Moving On

April 1 1993 Scott Rousseau
Moving On
April 1 1993 Scott Rousseau

MOVING ON

DAVID BAILEY DISCOVERS LIFE AFTER MOTOCROSS

EVERYONE REMEMBERS DAVID BAILEY THE motocross superstar. But almost nobody remembers that day in January of 1987 when a mistake in practice cost him his career.

At the time, Bailey was at the top of his game. He had already won every major U.S. motocross title worth winning, he had led American teams to victory at the Motocross des Nations, and had notched two USGP wins. He had a six-figure factory contract with Team Honda and lucrative sponsorship deals with aftermarket companies. David Bailey was living his dream.

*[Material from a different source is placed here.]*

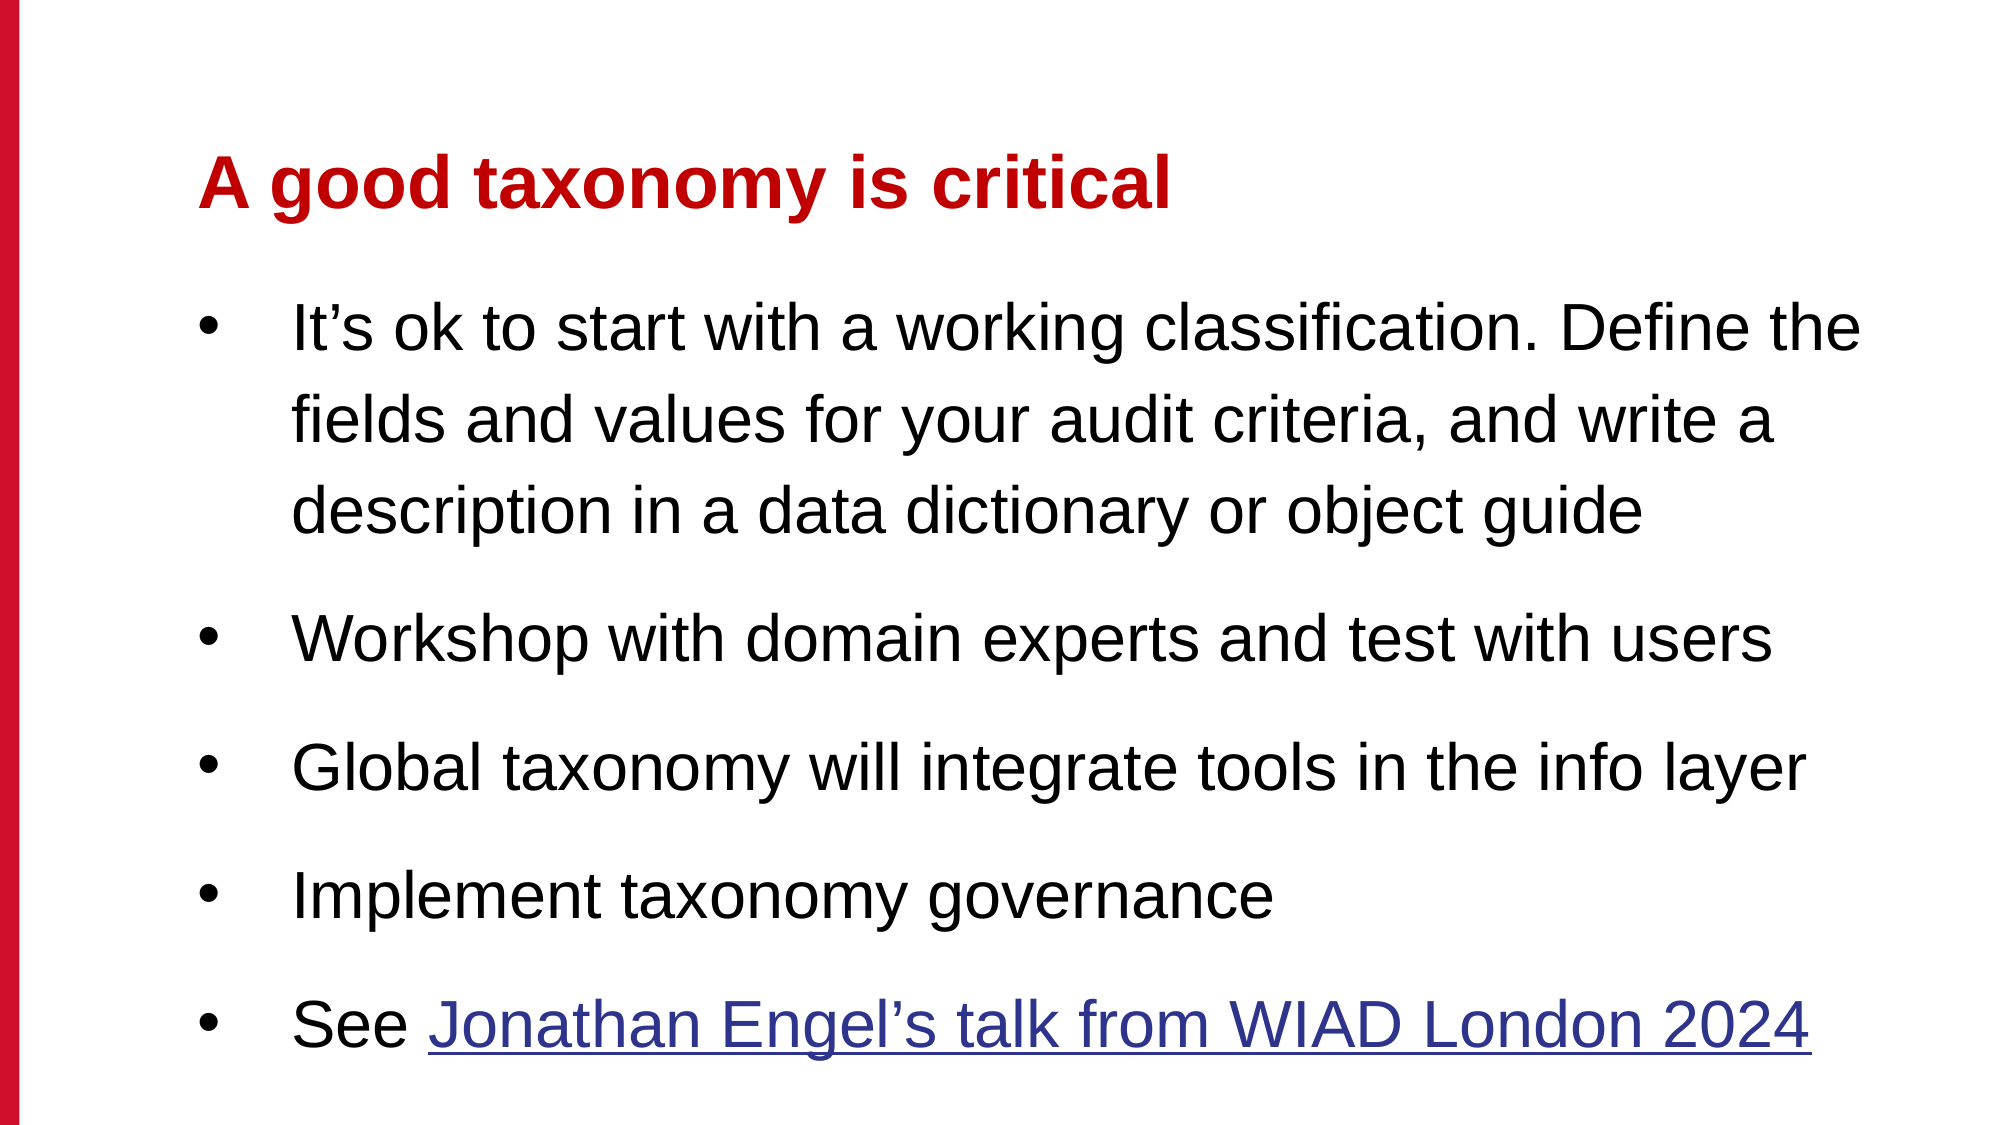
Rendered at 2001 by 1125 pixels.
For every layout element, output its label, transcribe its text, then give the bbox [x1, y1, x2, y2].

It all ended at a non-national race in Huron, California. Bailey came up short over a triple-jump, and the ensuing crash broke his fifth thoracic vertebrae and severed his spinal cord, leaving him a paraplegic. Almost overnight, Bailey went from motocross hero to somebody whose name was spoken seldom, and softly.

“I think that the industry-other than my friends, my mechanic and a few people at Honda-pretty much buried me. It really scared them into thinking, ‘Let’s not talk about this much because it’s not good for our sport.’” Today, Bailey says he understands the reasoning, but it has taken time for the heartache to heal.

“I bled for motocross. I tried to project the best possible image that I could,” says Bailey. “I didn’t just come into the sport, do well and take, take, take. So when my injury was such a hush-hush deal, it hurt. It was just an unfortunate situation.”

The combination of feeling rejected by the sport he lived for and Bailey’s own denial of his injury plunged him to the lowest point in his life. He traveled all over the country in search of the miracle that would give him back the use of his legs.

“I wanted to be back on my feet so bad, it’s all I thought about,” says Bailey. “Everyone thought they had the cure. They would say eat these tablets and ride this electronic bicycle and do this or that, and it’s going to make you better. I just wanted to believe in that stuff so bad that I just kept getting let down. It was just a huge disappointment.”

Bailey was so depressed that he began to drive away everyone, including his wife, Gina. And it wasn’t until she left him for five weeks that Bailey began to realize it was time to get on with his life.

“I realized that I didn’t want to lose her, and that my attitude was so bad that I was pushing her away,” he says. “I didn’t have a choice, I had to figure out a way to make things work.”

From that point, Bailey committed himself to putting his life back together. He learned to drive a specially equipped van. He used his training knowledge to write a guide for aspiring motocross racers, and he started custom painting helmets as a hobby. It was only the beginning. A move to California to take a job with JT Racing, the apparel company that sponsored Bailey during his career, came next.

“When I was riding, I was always real picky about the things that I wore, and I had an eye for colors and designs. John and Rita Gregory (JT’s owners) knew that, so they offered me a position,” says Bailey.

The move from his farm in Virginia to Southern California was a real turning point in his recovery. It was in California that he found a new outlet for his competitive nature. Bailey began racing again-in wheelchairs.

In the 15 months that he’s been racing chairs, Bailey has really created a stir. After being introduced to the sport by friend and fellow wheelchair racer Jim Knaub, a world-class pole-vaulter injured in a streetbike accident, Bailey entered and won his first race. He placed seventh in the 1992 Boston Marathon. Bailey now designs his own chairs-some of the lightest and most innovative in the sport-and he has raced all over the United States in marathons and lOKs.

“It means a quench for my physical and creative side. It’s not the racing that makes it fun, it’s all the by-products-like the travel and the interviews,” he says.

Today, five years after the crash in Huron, instead of refusing to do anything, Bailey, now 30, refuses to do nothing-\\Q goes snorkeling, deep-sea fishing and sky-diving. In addition to his racing and his product-design work at JT Racing, Bailey wants to organize and promote a national wheelchair racing series. With the help of his brother, he wants to turn his helmet-painting hobby into a business. He wants, someday, to make a movie based on his life.

In the meantime, Bailey is content to go through life with no regrets. He is proud of his motorcycle accomplishments, as the number-one plates in his garage and the FIM gold medals in his living room attest. And he hides no bitterness. He has moved on.

He will continue to train for races. He will refine his wheelchairs. He and Gina will raise their 4-year-old son, Sean, and 1-year-old daughter, Jenni. And David Bailey will continue to set goals for himself.

“Goals to me are nothing more than dreams with a deadline,” he says. “It used to be that I wasn’t making my life worth living, but now...well you see, I’m smiling. My life is more normal now than it was when I could walk.”